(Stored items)
------

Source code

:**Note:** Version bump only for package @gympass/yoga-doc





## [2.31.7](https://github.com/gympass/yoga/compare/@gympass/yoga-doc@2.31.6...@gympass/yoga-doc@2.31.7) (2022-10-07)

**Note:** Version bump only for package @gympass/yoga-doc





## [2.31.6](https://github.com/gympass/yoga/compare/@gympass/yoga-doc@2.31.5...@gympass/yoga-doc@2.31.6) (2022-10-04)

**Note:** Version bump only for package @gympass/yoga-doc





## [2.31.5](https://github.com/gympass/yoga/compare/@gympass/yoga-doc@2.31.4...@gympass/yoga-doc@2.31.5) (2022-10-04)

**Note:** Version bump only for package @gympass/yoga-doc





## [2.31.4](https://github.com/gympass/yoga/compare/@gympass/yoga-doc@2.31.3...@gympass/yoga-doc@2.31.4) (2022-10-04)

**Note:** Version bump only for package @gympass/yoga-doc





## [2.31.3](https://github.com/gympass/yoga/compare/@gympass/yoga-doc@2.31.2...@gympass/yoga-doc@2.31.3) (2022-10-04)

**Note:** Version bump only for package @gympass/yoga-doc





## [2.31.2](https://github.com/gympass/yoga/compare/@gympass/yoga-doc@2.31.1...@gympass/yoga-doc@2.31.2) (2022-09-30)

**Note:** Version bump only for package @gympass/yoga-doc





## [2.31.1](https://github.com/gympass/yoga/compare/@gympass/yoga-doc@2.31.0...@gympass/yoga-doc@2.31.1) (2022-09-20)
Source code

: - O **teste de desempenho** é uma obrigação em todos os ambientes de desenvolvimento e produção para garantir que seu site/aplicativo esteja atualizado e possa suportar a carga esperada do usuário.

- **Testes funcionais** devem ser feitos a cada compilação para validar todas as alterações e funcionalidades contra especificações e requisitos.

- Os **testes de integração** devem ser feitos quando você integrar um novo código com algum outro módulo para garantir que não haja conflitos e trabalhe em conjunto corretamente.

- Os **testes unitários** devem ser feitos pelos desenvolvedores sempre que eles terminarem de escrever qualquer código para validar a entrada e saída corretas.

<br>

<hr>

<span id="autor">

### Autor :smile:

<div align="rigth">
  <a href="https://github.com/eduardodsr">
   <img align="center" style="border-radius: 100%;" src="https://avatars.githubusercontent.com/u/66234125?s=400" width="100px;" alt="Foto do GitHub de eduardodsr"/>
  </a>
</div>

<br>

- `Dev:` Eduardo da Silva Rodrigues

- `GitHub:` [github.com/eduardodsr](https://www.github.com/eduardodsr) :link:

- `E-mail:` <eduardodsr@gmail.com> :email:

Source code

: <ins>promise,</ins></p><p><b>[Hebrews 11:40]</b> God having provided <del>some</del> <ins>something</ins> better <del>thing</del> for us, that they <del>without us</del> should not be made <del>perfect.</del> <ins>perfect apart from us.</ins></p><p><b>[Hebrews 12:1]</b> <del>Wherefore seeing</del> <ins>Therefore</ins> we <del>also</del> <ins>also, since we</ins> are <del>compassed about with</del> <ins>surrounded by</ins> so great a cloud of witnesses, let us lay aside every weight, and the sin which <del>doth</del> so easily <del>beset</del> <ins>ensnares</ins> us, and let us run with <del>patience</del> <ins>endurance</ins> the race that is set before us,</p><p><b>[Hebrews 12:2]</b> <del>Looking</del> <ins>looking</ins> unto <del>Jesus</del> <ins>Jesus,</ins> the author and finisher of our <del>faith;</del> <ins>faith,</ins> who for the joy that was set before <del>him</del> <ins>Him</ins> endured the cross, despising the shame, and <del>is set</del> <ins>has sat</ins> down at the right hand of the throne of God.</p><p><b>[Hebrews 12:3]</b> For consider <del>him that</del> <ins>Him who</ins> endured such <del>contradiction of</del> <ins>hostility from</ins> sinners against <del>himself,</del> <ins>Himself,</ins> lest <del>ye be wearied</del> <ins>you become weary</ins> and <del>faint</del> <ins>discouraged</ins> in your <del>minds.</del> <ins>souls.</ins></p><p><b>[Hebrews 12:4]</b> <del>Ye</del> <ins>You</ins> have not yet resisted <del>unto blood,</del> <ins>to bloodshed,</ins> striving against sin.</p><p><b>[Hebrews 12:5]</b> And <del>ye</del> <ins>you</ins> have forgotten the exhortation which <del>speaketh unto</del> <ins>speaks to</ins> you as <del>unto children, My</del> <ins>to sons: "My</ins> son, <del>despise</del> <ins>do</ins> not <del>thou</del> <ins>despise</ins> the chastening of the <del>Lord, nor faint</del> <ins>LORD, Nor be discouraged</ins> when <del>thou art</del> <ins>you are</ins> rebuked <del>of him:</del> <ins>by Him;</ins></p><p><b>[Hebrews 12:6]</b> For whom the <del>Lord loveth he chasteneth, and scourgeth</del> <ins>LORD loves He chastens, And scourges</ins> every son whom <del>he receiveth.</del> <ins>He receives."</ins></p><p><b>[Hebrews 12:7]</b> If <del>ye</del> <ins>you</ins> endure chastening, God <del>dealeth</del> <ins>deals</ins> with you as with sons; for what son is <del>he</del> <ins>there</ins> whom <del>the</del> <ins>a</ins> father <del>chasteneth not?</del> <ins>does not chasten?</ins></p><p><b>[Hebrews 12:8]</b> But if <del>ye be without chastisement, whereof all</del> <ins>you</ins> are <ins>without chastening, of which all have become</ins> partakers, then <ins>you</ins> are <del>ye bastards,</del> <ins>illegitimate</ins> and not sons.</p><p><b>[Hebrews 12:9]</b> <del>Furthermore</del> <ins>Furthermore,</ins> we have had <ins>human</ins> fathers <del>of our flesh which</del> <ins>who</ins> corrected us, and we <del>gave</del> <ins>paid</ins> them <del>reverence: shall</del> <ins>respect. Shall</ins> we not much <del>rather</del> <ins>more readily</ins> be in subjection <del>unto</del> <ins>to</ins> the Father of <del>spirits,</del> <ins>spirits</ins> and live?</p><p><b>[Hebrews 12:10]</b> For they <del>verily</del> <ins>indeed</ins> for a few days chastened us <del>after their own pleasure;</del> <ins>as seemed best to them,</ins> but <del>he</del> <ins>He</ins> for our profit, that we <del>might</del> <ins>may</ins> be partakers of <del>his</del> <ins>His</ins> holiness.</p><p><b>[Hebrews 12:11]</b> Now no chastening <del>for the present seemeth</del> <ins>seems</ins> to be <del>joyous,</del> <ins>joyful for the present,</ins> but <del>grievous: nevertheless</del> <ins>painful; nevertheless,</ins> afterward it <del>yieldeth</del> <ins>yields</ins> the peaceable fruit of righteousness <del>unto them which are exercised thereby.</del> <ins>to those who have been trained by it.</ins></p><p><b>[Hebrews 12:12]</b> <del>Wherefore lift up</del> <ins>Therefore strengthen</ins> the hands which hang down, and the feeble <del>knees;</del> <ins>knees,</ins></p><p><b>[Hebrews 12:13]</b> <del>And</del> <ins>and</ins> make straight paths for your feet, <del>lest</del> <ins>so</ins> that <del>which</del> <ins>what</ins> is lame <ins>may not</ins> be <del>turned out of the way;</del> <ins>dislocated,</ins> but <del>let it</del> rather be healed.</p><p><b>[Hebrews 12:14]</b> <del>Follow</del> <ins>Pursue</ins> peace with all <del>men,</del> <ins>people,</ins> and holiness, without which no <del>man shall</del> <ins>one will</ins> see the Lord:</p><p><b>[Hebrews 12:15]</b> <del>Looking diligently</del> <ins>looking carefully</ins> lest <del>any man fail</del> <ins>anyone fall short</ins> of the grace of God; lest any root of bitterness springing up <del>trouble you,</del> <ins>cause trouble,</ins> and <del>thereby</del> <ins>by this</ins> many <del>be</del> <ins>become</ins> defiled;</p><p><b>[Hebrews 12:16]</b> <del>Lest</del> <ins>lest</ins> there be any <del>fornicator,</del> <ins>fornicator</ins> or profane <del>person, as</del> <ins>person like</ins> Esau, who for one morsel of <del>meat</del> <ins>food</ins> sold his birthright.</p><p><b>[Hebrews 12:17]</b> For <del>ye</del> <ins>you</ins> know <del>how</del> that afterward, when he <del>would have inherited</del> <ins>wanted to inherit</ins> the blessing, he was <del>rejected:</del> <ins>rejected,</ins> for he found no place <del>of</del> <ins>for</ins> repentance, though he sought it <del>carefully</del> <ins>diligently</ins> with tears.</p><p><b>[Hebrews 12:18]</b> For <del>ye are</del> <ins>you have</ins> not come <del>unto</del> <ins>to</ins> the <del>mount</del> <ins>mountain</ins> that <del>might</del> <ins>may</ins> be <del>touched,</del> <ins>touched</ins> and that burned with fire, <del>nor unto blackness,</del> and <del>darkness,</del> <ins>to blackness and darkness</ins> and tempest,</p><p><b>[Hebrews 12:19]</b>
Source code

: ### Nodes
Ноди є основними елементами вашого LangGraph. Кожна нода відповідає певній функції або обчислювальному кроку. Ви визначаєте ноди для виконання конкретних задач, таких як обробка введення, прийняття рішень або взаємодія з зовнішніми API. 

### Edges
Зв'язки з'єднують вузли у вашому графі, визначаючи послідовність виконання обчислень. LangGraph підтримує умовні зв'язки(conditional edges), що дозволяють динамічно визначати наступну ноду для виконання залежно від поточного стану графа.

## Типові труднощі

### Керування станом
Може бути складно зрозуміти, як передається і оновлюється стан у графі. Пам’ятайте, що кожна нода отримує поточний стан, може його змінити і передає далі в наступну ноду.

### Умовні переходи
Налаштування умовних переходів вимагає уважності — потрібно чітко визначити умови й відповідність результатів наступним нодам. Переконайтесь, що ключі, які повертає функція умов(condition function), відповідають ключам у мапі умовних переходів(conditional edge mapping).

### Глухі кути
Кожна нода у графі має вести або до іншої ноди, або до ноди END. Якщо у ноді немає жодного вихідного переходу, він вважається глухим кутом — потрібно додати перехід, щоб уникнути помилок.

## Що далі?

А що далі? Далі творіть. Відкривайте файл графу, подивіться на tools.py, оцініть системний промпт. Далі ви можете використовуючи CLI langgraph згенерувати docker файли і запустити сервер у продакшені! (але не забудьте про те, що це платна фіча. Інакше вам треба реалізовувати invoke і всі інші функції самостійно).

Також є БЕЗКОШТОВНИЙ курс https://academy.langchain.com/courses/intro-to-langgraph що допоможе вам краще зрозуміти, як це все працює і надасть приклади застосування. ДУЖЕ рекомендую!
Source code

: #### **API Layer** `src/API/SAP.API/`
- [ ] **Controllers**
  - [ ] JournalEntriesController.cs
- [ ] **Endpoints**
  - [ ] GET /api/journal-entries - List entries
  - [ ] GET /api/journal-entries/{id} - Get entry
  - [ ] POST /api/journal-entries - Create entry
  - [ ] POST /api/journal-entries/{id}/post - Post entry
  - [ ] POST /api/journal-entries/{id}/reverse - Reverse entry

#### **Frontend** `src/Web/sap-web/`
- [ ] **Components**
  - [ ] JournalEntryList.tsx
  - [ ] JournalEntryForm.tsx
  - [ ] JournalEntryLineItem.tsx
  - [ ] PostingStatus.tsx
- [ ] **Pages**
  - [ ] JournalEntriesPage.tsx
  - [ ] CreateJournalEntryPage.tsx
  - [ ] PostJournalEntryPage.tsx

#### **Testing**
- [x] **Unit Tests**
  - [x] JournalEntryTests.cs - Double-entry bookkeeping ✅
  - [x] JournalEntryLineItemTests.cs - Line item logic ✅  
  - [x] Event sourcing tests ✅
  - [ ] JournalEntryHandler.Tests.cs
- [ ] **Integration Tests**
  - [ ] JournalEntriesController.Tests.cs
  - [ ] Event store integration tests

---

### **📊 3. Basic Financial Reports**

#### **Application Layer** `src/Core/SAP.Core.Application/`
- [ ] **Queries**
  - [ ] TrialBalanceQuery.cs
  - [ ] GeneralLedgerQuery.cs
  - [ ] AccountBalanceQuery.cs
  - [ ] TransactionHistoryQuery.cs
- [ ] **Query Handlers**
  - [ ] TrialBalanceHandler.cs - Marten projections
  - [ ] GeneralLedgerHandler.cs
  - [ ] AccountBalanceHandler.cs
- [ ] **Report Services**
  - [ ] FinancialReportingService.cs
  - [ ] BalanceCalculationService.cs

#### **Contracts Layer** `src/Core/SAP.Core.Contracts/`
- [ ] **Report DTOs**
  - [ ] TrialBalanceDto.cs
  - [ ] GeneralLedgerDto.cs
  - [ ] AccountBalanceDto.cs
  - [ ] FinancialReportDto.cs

------

What the task requires
Within the data above, the span starting at the line containing "- [x] **Unit Tests**" and ending at the line containing "- [ ] JournalEntriesController.Tests.cs" is to be retyped exactly, with no other lines.

Response to the exercise
- [x] **Unit Tests**
  - [x] JournalEntryTests.cs - Double-entry bookkeeping ✅
  - [x] JournalEntryLineItemTests.cs - Line item logic ✅  
  - [x] Event sourcing tests ✅
  - [ ] JournalEntryHandler.Tests.cs
- [ ] **Integration Tests**
  - [ ] JournalEntriesController.Tests.cs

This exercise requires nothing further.